Loops are seemingly ubiquitous in programming and yet writing loops provides one example of a common practice stuck in a pattern as old as high-level programming languages themselves. This webinar will provide an overview of the features introduced in Fortran standards from Fortran 90 to 2023. We will venture into often-unvisited nooks and crannies and traverse equally unvisited expansive pastures. Weaving feature groups together by the approaches they enable, the talk will emphasize array, object-oriented, parallel, module, and functional programming patterns and paradigms. The talk demonstrate the utility of the described features in open-source packages developed by Berkeley Lab’s Computer Languages and System Software (CLaSS) Group and our collaborators. The presentation will emphasize expressiveness and conciseness, showing how our Julienne correctness-checking framework supports writing assertions and unit tests using natural-language idioms; how we write textbook-form partial differential equations (PDE) in the Matcha T-cell motility simulator; and how we concisely capture advanced algorithms for training neural networks in the Fiats deep learning library. The talk will include a brief update on the status of the compiler and runtime-library support for these features in the open-source LLVM flang compiler and the Caffeine parallel runtime library developed by CLaSS and our collaborators. The talk will conclude with a description of the planned Fortran 2028 support for generic programming via type-safe templates and the powerful ramifications of this technology in our development a formally verifiable, domain-specific language embedded in Fortran 2028 via a type system being developed for the MOLE PDE solver library.
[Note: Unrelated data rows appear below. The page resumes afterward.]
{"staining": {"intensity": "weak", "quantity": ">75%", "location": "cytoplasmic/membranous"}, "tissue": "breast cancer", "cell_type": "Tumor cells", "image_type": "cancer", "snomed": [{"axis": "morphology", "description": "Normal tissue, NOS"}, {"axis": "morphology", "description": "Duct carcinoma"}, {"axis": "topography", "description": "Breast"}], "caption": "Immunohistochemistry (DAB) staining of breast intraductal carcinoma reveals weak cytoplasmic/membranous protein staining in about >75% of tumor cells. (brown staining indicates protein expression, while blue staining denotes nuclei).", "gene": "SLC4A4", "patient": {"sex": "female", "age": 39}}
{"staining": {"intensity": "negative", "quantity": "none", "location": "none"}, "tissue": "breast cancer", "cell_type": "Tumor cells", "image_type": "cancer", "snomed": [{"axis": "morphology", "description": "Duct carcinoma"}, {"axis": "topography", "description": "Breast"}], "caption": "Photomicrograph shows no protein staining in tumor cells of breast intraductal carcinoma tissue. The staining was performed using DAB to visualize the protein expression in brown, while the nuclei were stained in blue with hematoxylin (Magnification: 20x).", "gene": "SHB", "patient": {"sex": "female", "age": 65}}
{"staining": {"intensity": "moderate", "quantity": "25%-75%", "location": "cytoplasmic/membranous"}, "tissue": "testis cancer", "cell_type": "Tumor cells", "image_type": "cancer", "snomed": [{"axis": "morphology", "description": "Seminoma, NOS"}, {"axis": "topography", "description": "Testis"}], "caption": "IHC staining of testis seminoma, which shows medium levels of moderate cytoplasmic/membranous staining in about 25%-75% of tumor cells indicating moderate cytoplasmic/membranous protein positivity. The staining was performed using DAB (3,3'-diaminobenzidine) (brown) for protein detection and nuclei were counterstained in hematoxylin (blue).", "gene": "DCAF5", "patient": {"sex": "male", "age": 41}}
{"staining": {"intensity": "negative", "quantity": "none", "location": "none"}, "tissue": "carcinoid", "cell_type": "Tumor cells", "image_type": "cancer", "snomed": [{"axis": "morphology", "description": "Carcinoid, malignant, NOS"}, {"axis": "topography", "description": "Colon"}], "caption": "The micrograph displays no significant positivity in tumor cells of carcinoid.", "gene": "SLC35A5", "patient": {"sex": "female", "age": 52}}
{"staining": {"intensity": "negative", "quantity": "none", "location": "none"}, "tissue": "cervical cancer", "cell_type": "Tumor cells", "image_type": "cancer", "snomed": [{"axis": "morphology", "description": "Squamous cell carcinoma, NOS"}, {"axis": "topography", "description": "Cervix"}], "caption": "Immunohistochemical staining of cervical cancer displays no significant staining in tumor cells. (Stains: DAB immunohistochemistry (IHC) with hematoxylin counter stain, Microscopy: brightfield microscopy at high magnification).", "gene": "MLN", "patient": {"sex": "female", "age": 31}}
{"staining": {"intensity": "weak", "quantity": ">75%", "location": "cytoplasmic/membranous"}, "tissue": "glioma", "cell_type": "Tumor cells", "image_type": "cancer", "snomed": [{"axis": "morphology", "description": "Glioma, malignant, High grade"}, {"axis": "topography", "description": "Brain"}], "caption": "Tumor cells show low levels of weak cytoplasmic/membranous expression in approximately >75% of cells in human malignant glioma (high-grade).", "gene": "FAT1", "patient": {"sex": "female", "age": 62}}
One recurring theme will be the ability to write thousands of lines of code manipulating large collections of data with few or no loops.

Presenter

• Damian Rouson (Berkeley Lab)

Presenter Bio

Damian Rouson is a Senior Scientist and the Group Lead for the Computer Languages and Systems Software (CLaSS) Group at Berkeley Lab, where he researches programming patterns and paradigms for computational science, He co-develops open-source software, including the Caffeine parallel runtime library, the Fiats deep learning library, and the Julienne correctness-checking framework. He was the lead author on the book Scientific Software: The Object-Oriented Way (Cambridge University Press, 2011) and has taught software engineering for science and engineering at Stanford University and the University of Cyprus and related short courses at conferences, companies, and government laboratories. He won a 2021-‘22 Better Scientific Software Fellowship and Berkeley Lab’s 2025 Developer of the Year award. He holds a B.S. from Howard University and M.S. and Ph.D. degrees Stanford University, all in mechanical engineering.